Monday, July 14, 2008


Back To The Grind

WSOP is pretty much a wrap as far as I'm concerned, now I can't funk for Camel/Miros or bok the pathetic Hellmuth. Small-minded I may be, but if Tiffany Michelle's luck runs out too, ESPN and Harrahs will be left with 9 complete randoms to try to hype for 4 months, and serve them right. There were a lot of reasons I didn't play the ME, or indeed any televised event, and one of them was that I felt that I wouldn't be on a level playing field with "name" pros. However unlikely it may be that I would personally be affected, Hellmuth's penalty being rescinded for no valid reason whatsoever simply backed that up. Perhaps they'll try to "wild card" him back in somehow. I wish I was entirely joking.

As for my little experiment, it was certainly interesting. As far as I can see, one of my 30 players made the money (Thayer for $32K). And while I could just as easily have come up with a couple more if their names had sprung to mind (e.g. Foucalt for $190K and Raptor for $77K), it's a touch short of $900K don't you think ? One to consider the next time people start throwing out 400-500% projected ROI for this thing. Terrence Chan ended up losing a small amount on his WSOP shorts although once again, none of his choices could top Hellmuth's $150K.

Back to the grind for me, and I've clawed a quarter of the Vegas damage back in a week, which is a good start. I'm surprisingly keen to play (can hardly wait most days) and I have a lot of bits and pieces I'm trying to integrate into my game. I ordered three books at once, and am kind of waiting for the last one to arrive before I do a combined review post, but I will say that Winning Poker Tournaments One Hand At A Time (Vol 1) is the absolute nizzles (that means it's good). I can think of several WSOP hands that I could have managed better if I'd read this book beforehand.

Lollerskates Update : Here's what Dr Pauly, who usually knows the score in Vegas, said about it a couple of days ago :

" I got confirmation that Hellmuth's appeal was based on two things...1. It was an act for ESPN cameras.2. He said that although he was given a warning many times before, it was always an idle threat and nothing every happened beyond that warning. He felt as though the timing of the penalty and that the lack of enforcement of previous warning was also justification for it to be overruled."

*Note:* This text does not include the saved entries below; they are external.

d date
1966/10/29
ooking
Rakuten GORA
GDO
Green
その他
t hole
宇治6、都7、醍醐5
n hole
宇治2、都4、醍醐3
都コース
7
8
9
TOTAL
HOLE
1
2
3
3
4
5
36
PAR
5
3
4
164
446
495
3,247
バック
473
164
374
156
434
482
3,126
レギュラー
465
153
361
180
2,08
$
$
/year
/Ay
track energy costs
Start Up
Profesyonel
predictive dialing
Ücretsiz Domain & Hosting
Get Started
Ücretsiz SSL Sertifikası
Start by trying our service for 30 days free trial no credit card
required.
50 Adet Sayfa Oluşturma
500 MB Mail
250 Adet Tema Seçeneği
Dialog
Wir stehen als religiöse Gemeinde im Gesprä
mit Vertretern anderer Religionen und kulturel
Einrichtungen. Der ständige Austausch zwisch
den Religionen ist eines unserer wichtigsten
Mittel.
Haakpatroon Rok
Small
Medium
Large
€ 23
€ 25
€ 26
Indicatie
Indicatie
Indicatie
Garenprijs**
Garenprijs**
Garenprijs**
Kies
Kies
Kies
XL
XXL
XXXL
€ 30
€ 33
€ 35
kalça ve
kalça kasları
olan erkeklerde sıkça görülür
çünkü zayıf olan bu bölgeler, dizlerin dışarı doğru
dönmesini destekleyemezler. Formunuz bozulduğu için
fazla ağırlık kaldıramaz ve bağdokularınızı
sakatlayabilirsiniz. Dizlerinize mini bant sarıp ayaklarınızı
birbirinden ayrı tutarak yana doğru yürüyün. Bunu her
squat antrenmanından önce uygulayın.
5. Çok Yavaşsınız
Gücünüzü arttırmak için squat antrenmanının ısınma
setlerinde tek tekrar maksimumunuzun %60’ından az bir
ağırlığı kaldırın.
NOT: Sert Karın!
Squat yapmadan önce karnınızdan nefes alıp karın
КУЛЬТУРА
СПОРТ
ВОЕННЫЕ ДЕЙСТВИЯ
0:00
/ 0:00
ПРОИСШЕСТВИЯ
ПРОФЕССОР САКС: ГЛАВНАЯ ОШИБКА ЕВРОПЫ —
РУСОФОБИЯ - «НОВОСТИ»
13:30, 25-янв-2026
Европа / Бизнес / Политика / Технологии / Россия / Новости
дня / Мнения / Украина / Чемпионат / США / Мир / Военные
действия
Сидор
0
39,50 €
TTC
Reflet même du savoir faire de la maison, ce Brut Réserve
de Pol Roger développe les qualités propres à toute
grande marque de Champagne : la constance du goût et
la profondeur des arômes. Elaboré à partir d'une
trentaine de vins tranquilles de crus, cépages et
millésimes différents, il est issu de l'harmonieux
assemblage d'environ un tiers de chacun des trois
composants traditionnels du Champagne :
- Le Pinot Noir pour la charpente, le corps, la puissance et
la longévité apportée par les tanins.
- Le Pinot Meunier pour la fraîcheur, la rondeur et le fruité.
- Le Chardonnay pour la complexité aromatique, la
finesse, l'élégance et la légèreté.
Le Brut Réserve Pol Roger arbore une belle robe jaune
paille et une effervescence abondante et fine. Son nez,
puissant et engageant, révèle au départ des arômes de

Yes, Hellmuth's case was that because warnings had never been properly followed up in the past, he wasn't expecting this one to be, and so the penalty was unfair. Not only did the tournament organisers buy this, their final sanction was to give him another warning.

You could not make this shit up. You really couldn't.

I think it serves Harrahs and ESPN right that the final table is basically a bunch of randoms. Hopefully they'll see the error of their ways and go back to normal for next year.

I doubt it though as it will show they made a mistake and sold out for money.
+1 dude, +1. And for the moment, you are certainly right about Harrah's. This is what Pollack said immediately afterwards :

"WSOP commissioner Jeffrey Pollack, who has had a constant presence at this year's events, added, "Our intent is to provide an even stronger tournament for all poker players and the entire poker industry. Now fans will ask 'who will win' our coveted championship bracelet and millions of dollars instead of 'Who won?' The excitement and interest that will surround our final nine players will be unprecedented."

Unless he meant unprecedentedly low.